Bij min dertig graden dagenlang in de sneeuw wachten op een dier dat misschien niet opdaagt, is een sublieme erva­ring; een mengeling van genot en pijn, van schoonheid en afschuw, van betrokkenheid en afstand. In De wereld als wil en voorstelling beschrijft Arthur Schopenhauer het sublieme als een gevoel­ van overwinning of bevrijding van wat je overweldigt. Het immense, angstaanjagende, ontzettende is daartoe cruciaal: je aanschouwt een macht die ‘onver­gelijkelijk superieur is aan het indi­vidu’. Tegelijk ontsnap je in deze­ aanschouwing juist voldoende aan het onheil om die spanning vol te houden­. De koude en ontbering deden Tesson­ wel pijn, maar de nood waarin zijn lichaam verkeerde, verhinderde hem niet om de omgeving in zich op te nemen­. Ondanks de extreme condities keek hij als een estheet; hij slaagde erin op een serene manier te genieten van wat zijn eigen bestaan levensgevaarlijk bedreigt. Het sublieme gevoel bevat dus iets wrangs, iets pijnlijks, iets unheimlichs. Dat is anders bij een ervaring van het schone, zou Schopenhauer zeggen, want daarin staat de harmonie centraal.

Die dreigende werking van de natuur kent de moderne mens amper. Hij heeft zijn positie veiliggesteld door alles wat anders is volledig weg te vagen, schrijft Tesson. Maar die gerieflijkheid heeft een prijs. Ook de meest afgelegen plekken worden langzaamaan bewoond, bewerkt of bereisd. Intussen kopen vooral jonge lezers gretig Tessons boek, waarin ze ontdekken dat intens leven vraagt dat je die veiligheid opgeeft.

De voorbije week verschenen warme getuigenissen over Dansercoers leven­ en werk in de kranten. Enkele dagen voor zijn dood was het schandaal over de PFOS-vervuiling in Zwijndrecht losge­broken. Op een vreemde manier lijken die berich­ten met elkaar verbonden, als tegen­gestelde verhoudingen tot de natuur­. De poolreiziger wilde de on­gerepte natuur beleven en intact achterlaten. De fabrieks­eigenaars zetten de natuur naar hun hand om goederen te vermarkten, met onherstelbare schade als gevolg.

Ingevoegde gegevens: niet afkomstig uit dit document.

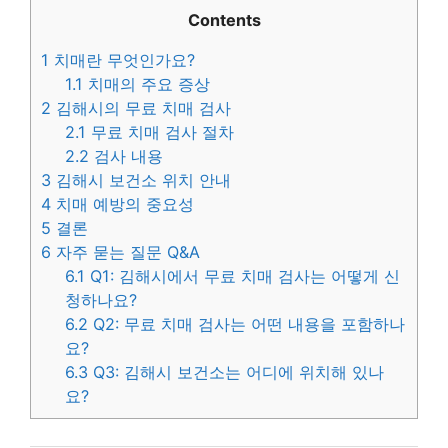
Contents
1
치매란 무엇인가요?
1.1
치매의 주요 증상
2
김해시의 무료 치매 검사
2.1
무료 치매 검사 절차
2.2
검사 내용
3
김해시 보건소 위치 안내
4
치매 예방의 중요성
5
결론
6
자주 묻는 질문 Q&A
6.1
Q1: 김해시에서 무료 치매 검사는 어떻게 신
청하나요?
6.2
Q2: 무료 치매 검사는 어떤 내용을 포함하나
요?
6.3
Q3: 김해시 보건소는 어디에 위치해 있나
요?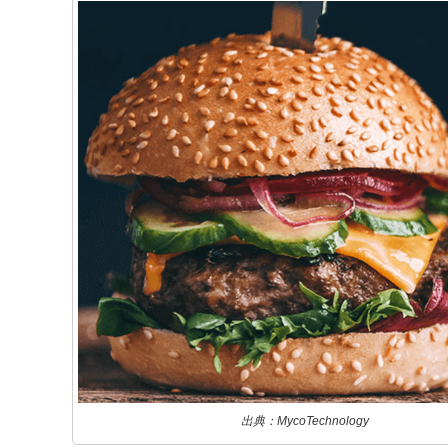
出典：MycoTechnology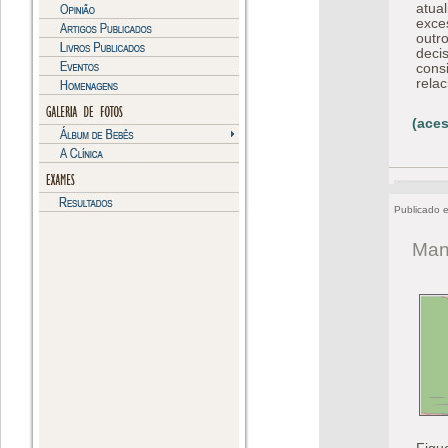
atua
exce
outr
deci
cons
rela
(aces
Publicado 
Man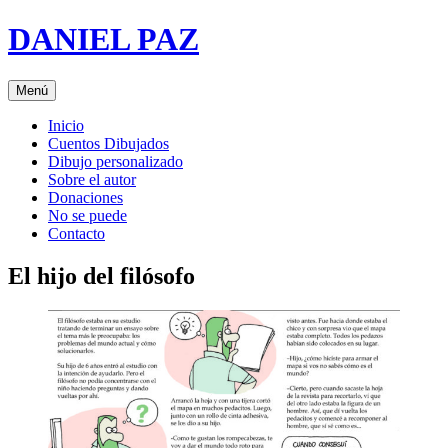
Saltar
DANIEL PAZ
al
contenido
Menú
Inicio
Cuentos Dibujados
Dibujo personalizado
Sobre el autor
Donaciones
No se puede
Contacto
El hijo del filósofo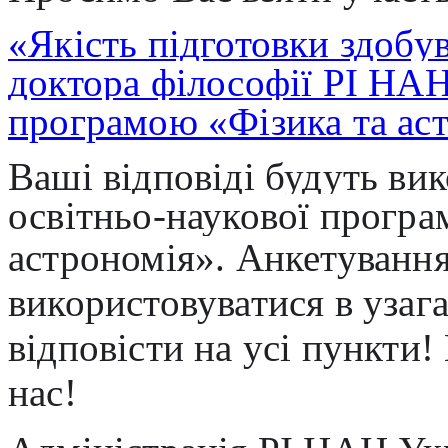
«Якість підготовки здобув
доктора філософії РІ НАН
програмою «Фізика та ас
Ваші відповіді будуть ви
освітньо-наукової програ
астрономія».
Анкетування
використовуватися в узаг
відповісти на усі пункти
нас!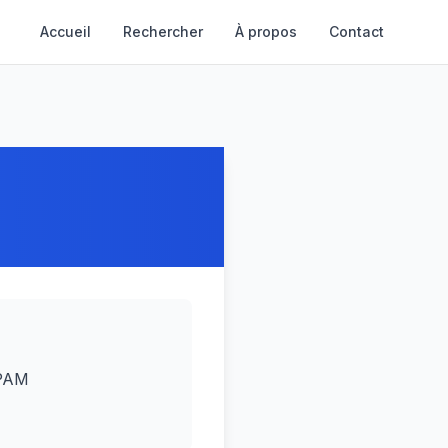
Accueil
Rechercher
À propos
Contact
CPAM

Alles beweegt, alles verandert, leert de filosoof. Behalve de chemische stoffen die voor het kortstondige gemak van de consument en de snelle winst van de producent gemanipuleerd worden­. Die zijn blijkbaar voor altijd.”

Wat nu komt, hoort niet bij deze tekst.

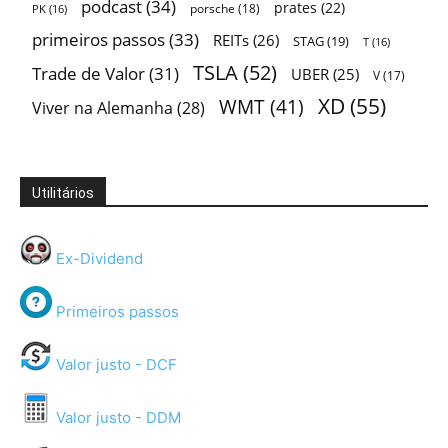
podcast
(34)
prates
(22)
porsche
(18)
PK
(16)
primeiros passos
(33)
REITs
(26)
STAG
(19)
T
(16)
TSLA
(52)
Trade de Valor
(31)
UBER
(25)
V
(17)
XD
(55)
WMT
(41)
Viver na Alemanha
(28)
Utilitários
Ex-Dividend
Primeiros passos
Valor justo - DCF
Valor justo - DDM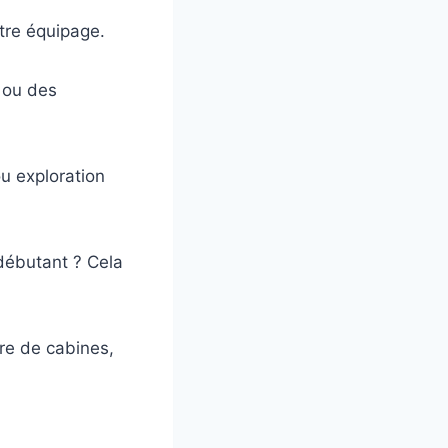
votre équipage.
 ou des
ou exploration
débutant ? Cela
re de cabines,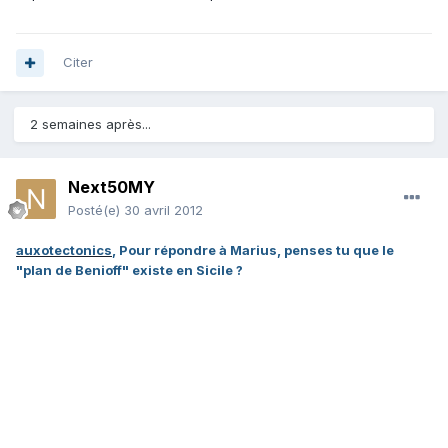
Citer
2 semaines après...
Next50MY
Posté(e)
30 avril 2012
auxotectonics
, Pour répondre à Marius, penses tu que le
"plan de Benioff" existe en Sicile ?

Deze column verscheen in De Standaard op 17 juni 2021.

“Het ergste is onverschilligheid”, DS 26 mei 2017

Deze tekst verscheen in De Standaard op vrijdag 26 mei 2017, en is een reactie op een artikel van Joris Luyendijk, ‘Iedereen speelt spelletje IS mee’.  Dat stuk is dan weer een kritiek op de media-aandacht na de aanslag in Manchester op 22 mei 2017, door een moslimterrorist.

“Na elke terreuraanslag volgen dezelfde analyses: we spelen het spel van de terroristen door zoveel aandacht aan de aanslag te besteden. Met al die heisa trappen we in de val van de tegenstander, terwijl we zouden moeten bijleren. Deze analyse lijkt valabel, maar slaat de bal mis. Eergisteren ontwikkelde Joris Luyendijk deze gedachte. Hij ontrafelde de gewiekste mediastrategie van IS. Ja, die is inderdaad perfide, doordacht en efficiënt. Ja, het klopt dat technologie niet alleen democratie en vrede brengt, maar ter kwader trouw kan worden gebruikt. Dat geldt trouwens niet alleen voor twitter, maar voor elke technologie: dynamiet kan je gebruiken om een tunnel aan te leggen, of om mensen te vermoorden. Dus moet je waakzaam zijn. En ja, mediabedrijven verdienen heel veel geld aan ellende. Zo’n commerciële uitbuiting is diep triestig.

Maar wie zoals Luyendijk schrijft dat ‘de grootste winnaar degene was die zichzelf zopas had opgeblazen’ omdat hij de meeste media-aandacht kreeg, moet zijn prioriteiten op een rijtje zetten.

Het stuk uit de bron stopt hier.